Work order —
Would you repeat the whole listing exactly, pictures excluded?

───── Data under study ─────

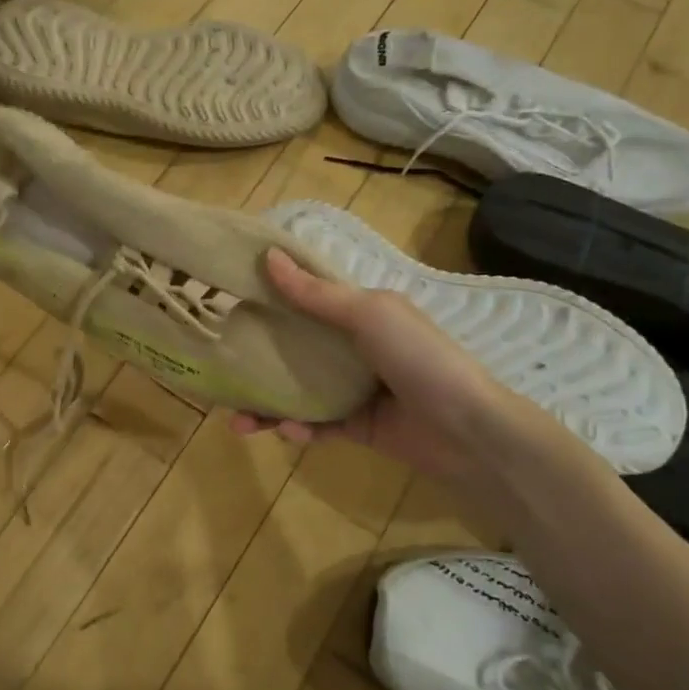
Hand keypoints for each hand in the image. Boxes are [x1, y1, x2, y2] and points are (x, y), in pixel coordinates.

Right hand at [233, 248, 552, 481]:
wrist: (468, 430)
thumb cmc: (420, 358)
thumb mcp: (369, 315)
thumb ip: (316, 294)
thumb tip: (269, 257)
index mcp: (359, 314)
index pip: (306, 299)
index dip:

─────

Response to this task —
Hand keypoints for each hand in the image. Boxes are [x1, y1, x2, y2] and points are (x, y), in pixel coordinates.

Right hand at [233, 248, 552, 481]:
wrist: (468, 430)
thumb cmc: (420, 358)
thumb mcp: (369, 315)
thumb ip: (316, 294)
thumb tip: (269, 257)
index mcp: (359, 314)
index pip: (306, 299)
index dip:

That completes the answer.